(Text shown):
---*---

A fourth day of protests against police brutality kept New York City on edge Sunday, as thousands of people marched and many protesters and officers tried to keep the peace after days of unrest that left police cars burned and hundreds of people under arrest.
Earlier in the day, Mayor Bill de Blasio had rejected the idea of a curfew, like those adopted in other major U.S. cities.
The Democrat credited police for “tremendous restraint," but appointed two city officials to review incidents caught on video, including an officer ripping a man's mask off to spray his face with a chemical and two police cruisers lurching into a crowd of demonstrators in Brooklyn.
“We all better get back to the humanity here,” de Blasio said. “The protesters are human beings. They need to be treated with tremendous respect. The police officers are human beings. They need to be treated with tremendous respect.”
Since the protests began days ago, at least 790 people have been arrested, 33 officers have been injured and 27 police vehicles have been damaged or destroyed, police said. There were no major injuries reported.
The mayor's daughter, Chiara de Blasio, 25, was among those arrested Saturday night, according to a law enforcement official who spoke on condition of anonymity because of the sensitivity of the matter.
The arrest report, obtained by the New York Post, said she refused to leave a Manhattan street cleared by officers because people were throwing things. Chiara de Blasio, who is black, was later given a court summons and released.
- World alarmed by violence in U.S.; thousands march in London, Toronto and Berlin
- Trump says he will designate Antifa as a terror organization after blaming group for violence
- 'I can't stand by and watch': American Jewish activists take to the streets following killing of George Floyd
The mayor, who is white, didn't mention the arrest at his press briefing Sunday. City Hall spokespeople didn’t immediately comment.
Demonstrators paraded through multiple neighborhoods, chanting, kneeling in the street, and falling silent for a minute in front of the neon-adorned NYPD station in Times Square in honor of people killed by police.
Through most of the day, in most of the city, a tense truce held, with officers keeping their distance and occasionally dropping to a knee in a gesture of respect.

---*---

(Objective): Render this sentence from the news report on the New York protests into Spanish: "Earlier in the day, Mayor Bill de Blasio had rejected the idea of a curfew, like those adopted in other major U.S. cities." You won't need the data on this page.

(Data):
---*---

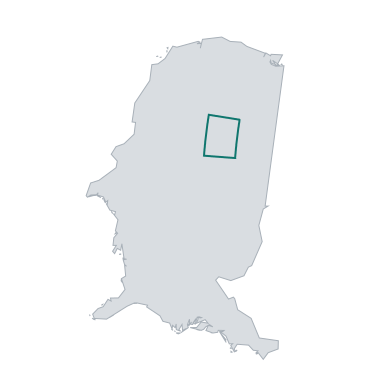 Wyoming on a map of United States of America (Albers equal-area conic projection), rotated 97°
{"feature_id": "USA-3527", "entity_name": "Wyoming", "entity_type": "State", "adm_level": 1, "iso_a3": "USA", "parent_name": "United States of America", "parent_adm1": "", "projection": "albers", "projection_center": [-107.983, 43.0], "detail": "fine", "context": "in_parent", "style": "outline", "palette": "teal", "viewbox_px": 384, "rotation_deg": 97, "n_neighbors": 0, "source": "natural_earth", "source_scale": "10m", "svg_char_len": 6101}
<svg xmlns="http://www.w3.org/2000/svg" viewBox="0 0 384 384"><g transform="rotate(97 192 192)"><path d="M310.2,117.9L328.7,107.4L329.1,88.2L337.3,87.4L342.2,96.8L349.4,100.9L343.3,106.9L343.8,108.8L341.6,107.2L341.6,111.9L337.1,117.2L337.6,128.6L342.7,131.1L344.7,129.5L343.3,128.0L344.4,128.5L345.5,130.5L339.7,134.8L337.6,133.2L338.2,136.5L331.0,140.6L327.0,146.9L326.7,144.4L325.5,143.3L326.1,149.1L328.1,149.4L329.4,154.0L327.8,161.3L322.3,159.5L323.3,154.9L321.5,158.5L324.2,162.0L326.8,163.6L328.2,166.0L326.8,177.3L326.0,170.9L319.9,167.0L320.3,160.1L317.1,163.4L321.7,171.5L316.9,170.4L315.7,171.1L315.9,168.0L315.5,167.2L315.0,169.8L315.6,171.6L322.7,172.7L322.0,174.7L318.3,172.8L317.1,172.6L321.7,175.0L323.4,175.1L323.4,177.6L321.0,176.6L325.0,178.8L324.5,179.5L322.5,178.4L318.6,179.0L324.3,180.4L327.1,179.2L333.0,185.9L328.1,180.9L330.4,184.5L324.7,185.8L330.1,188.2L331.6,186.3L330.5,190.8L324.9,191.6L328.7,192.2L326.7,195.0L330.4,195.1L324.8,198.2L323.9,205.1L318.8,208.7L311.6,223.0L309.8,222.3L308.8,233.3L309.2,235.8L313.3,242.5L328.6,261.3L329.4,273.6L325.3,275.7L319.1,271.0L316.7,266.2L308.8,262.3L310.1,259.0L307.2,260.0L306.1,252.1L296.9,246.6L286.6,251.5L283.5,247.6L272.7,250.0L273.7,247.9L272.2,250.1L267.6,252.1L266.7,248.7L266.5,251.3L251.9,255.3L258.5,255.7L257.1,259.3L262.6,261.3L260.5,263.6L254.2,260.6L254.6,263.9L246.9,264.0L242.0,260.8L239.9,263.3L228.6,262.1L223.0,267.6L224.4,266.1L220.8,265.5L220.0,271.3L213.8,275.9L215.2,274.6L210.8,274.6L212.6,276.3L207.7,279.3L206.5,285.7L204.1,285.0L206.3,286.5L207.3,292.0L209.9,295.2L208.5,296.6L195.4,293.7L191.7,285.7L177.1,270.3L170.4,269.9L164.4,276.8L156.2,272.9L152.4,265.3L141.7,256.5L129.8,256.5L129.8,260.0L110.6,259.6L86.6,247.5L70.5,247.4L68.9,241.3L62.8,235.0L49.6,228.8L50.1,224.6L41.7,204.2L42.3,202.3L44.2,205.1L43.4,200.8L48.3,201.3L39.2,200.2L34.6,181.4L37.9,172.5L37.3,161.6L40.8,155.3L45.4,136.1L49.4,137.4L45.0,135.6L47.2,130.6L45.7,130.3L44.9,118.9L54.4,122.6L51.5,128.0L55.4,124.5L54.3,129.3L51.8,130.0L53.4,130.5L55.6,128.9L57.0,124.1L55.5,116.1L197.1,117.7L196.7,114.8L200.2,119.2L217.0,121.6L232.7,116.3L257.8,123.8L259.7,126.9L268.8,130.2L275.2,142.7L272.9,155.1L276.6,157.8L293.8,142.7L291.3,138.1L292.7,136.6L303.3,132.3L310.2,117.9ZM334.2,141.7L337.2,139.7L327.1,147.8L334.9,139.9L334.2,141.7ZM55.5,120.9L56.4,124.1L56.2,124.6L54.7,122.0L55.5,120.9ZM209.5,294.2L207.3,289.5L207.0,286.7L207.6,289.6L209.5,294.2ZM344.3,106.9L344.9,108.3L344.3,108.3L344.3,106.9ZM242.4,262.2L242.9,263.3L241.6,262.6L242.4,262.2ZM54.3,234.2L55.9,233.8L56.0,234.0L54.3,234.2ZM52.7,233.5L51.9,234.3L51.5,233.5L52.7,233.5ZM342.8,133.7L342.3,135.0L342.0,134.9L342.8,133.7ZM207.6,284.0L207.0,286.3L208.7,281.7L207.6,284.0ZM323.8,255.0L326.8,258.8L323.4,254.7L323.8,255.0ZM61.9,239.1L62.5,240.4L61.8,239.2L61.9,239.1ZM330.4,274.0L329.4,275.8L330.7,272.2L330.4,274.0ZM334.5,188.4L333.8,190.6L333.3,186.2L334.5,188.4ZM54.6,118.1L54.5,119.0L54.0,118.5L54.6,118.1ZM212.7,277.2L210.5,278.5L212.8,276.8L212.7,277.2ZM346.0,132.7L346.4,133.7L345.4,133.9L346.0,132.7ZM61.5,242.5L61.9,244.0L61.3,242.6L61.5,242.5ZM210.0,279.5L209.1,280.2L209.8,279.1L210.0,279.5ZM328.3,168.0L327.9,170.8L328.2,167.1L328.3,168.0ZM222.5,268.7L221.0,269.8L223.0,268.0L222.5,268.7ZM309.4,234.3L309.7,236.2L309.1,235.0L309.4,234.3ZM331.0,195.2L330.6,195.7L331.5,193.9L331.0,195.2ZM290.4,250.0L288.8,251.5L288.0,251.5L290.4,250.0ZM266.8,252.0L266.5,252.4L265.5,252.5L266.8,252.0ZM314.8,267.0L315.4,268.2L314.4,266.9L314.8,267.0ZM262.7,255.6L262.7,256.8L262.1,254.8L262.7,255.6ZM327.1,278.3L326.1,278.8L327.5,278.0L327.1,278.3ZM329.4,154.9L329.3,156.3L329.4,154.4L329.4,154.9ZM332.9,191.4L332.5,192.0L332.3,192.0L332.9,191.4Z" fill="#d9dde1" stroke="#a8b0b8" stroke-width="1"/><path d="M113.3,184.7L113.3,184.2L113.4,183.7L113.4,183.3L113.4,182.8L113.4,182.3L113.4,181.8L113.4,181.3L113.5,180.8L113.5,180.3L113.5,179.8L113.5,179.4L113.5,178.9L113.6,178.4L113.6,177.9L113.6,177.4L113.6,176.9L113.6,175.7L113.7,174.5L113.7,173.3L113.8,172.1L113.8,170.8L113.9,169.6L113.9,168.4L114.0,167.2L114.0,166.0L114.0,164.7L114.1,163.5L114.1,162.3L114.2,161.1L114.2,159.9L114.3,158.7L114.3,157.4L114.3,157.2L114.3,156.7L114.4,156.3L114.4,156.0L114.4,155.8L114.4,155.5L114.4,155.3L114.4,155.1L114.4,154.8L114.4,154.6L114.4,154.4L114.4,154.1L114.4,153.9L114.5,153.7L115.3,153.6L115.9,153.6L116.5,153.6L117.1,153.6L117.7,153.6L118.3,153.7L118.9,153.7L119.5,153.7L120.1,153.7L120.7,153.7L121.3,153.7L121.9,153.7L122.5,153.8L123.1,153.8L123.7,153.8L124.3,153.8L124.9,153.8L125.5,153.8L126.1,153.8L126.7,153.8L127.3,153.8L127.9,153.8L128.5,153.8L129.1,153.8L129.7,153.8L130.3,153.8L130.9,153.8L131.5,153.8L132.1,153.8L132.7,153.8L133.3,153.8L133.9,153.8L134.5,153.8L135.1,153.8L135.7,153.8L136.3,153.8L136.9,153.8L137.5,153.8L138.1,153.8L138.7,153.8L139.3,153.8L139.9,153.8L140.5,153.7L141.1,153.7L141.7,153.7L142.3,153.7L143.0,153.7L143.6,153.7L144.2,153.7L144.8,153.6L145.4,153.6L146.0,153.6L146.6,153.6L147.2,153.6L147.8,153.5L148.4,153.5L149.0,153.5L149.6,153.5L150.2,153.5L150.8,153.4L151.4,153.4L152.0,153.4L152.6,153.4L153.0,153.3L153.1,154.3L153.1,155.3L153.2,156.2L153.2,157.2L153.3,158.2L153.3,159.2L153.4,160.1L153.4,161.1L153.5,162.1L153.5,163.1L153.6,164.0L153.6,165.0L153.6,166.0L153.7,167.0L153.7,167.9L153.8,168.9L153.8,169.9L153.9,170.9L153.9,171.8L154.0,172.8L154.0,173.8L154.1,174.8L154.1,175.7L154.2,176.7L154.2,177.7L154.2,178.7L154.3,179.6L154.3,180.6L154.4,181.6L154.4,182.6L154.5,183.5L154.5,184.5L153.8,184.5L152.9,184.6L151.9,184.6L151.0,184.7L150.1,184.7L149.2,184.7L148.2,184.8L147.3,184.8L146.4,184.8L145.5,184.8L144.5,184.9L143.6,184.9L142.7,184.9L141.8,184.9L140.8,185.0L139.9,185.0L139.0,185.0L138.1,185.0L137.1,185.0L136.2,185.0L135.3,185.0L134.4,185.0L133.4,185.0L132.5,185.0L131.6,185.0L130.7,185.0L129.7,185.0L128.8,185.0L127.9,185.0L127.0,185.0L126.0,185.0L125.1,185.0L124.4,185.0L123.6,185.0L122.9,185.0L122.2,185.0L121.4,184.9L120.7,184.9L120.0,184.9L119.2,184.9L118.5,184.9L117.7,184.9L117.0,184.8L116.3,184.8L115.5,184.8L114.8,184.8L114.1,184.7L113.3,184.7L113.3,184.7Z" fill="none" stroke="#0f766e" stroke-width="2"/></g></svg>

---*---

(The completed task): Más temprano ese día, el alcalde Bill de Blasio había rechazado la idea de un toque de queda, como los adoptados en otras grandes ciudades de EE. UU.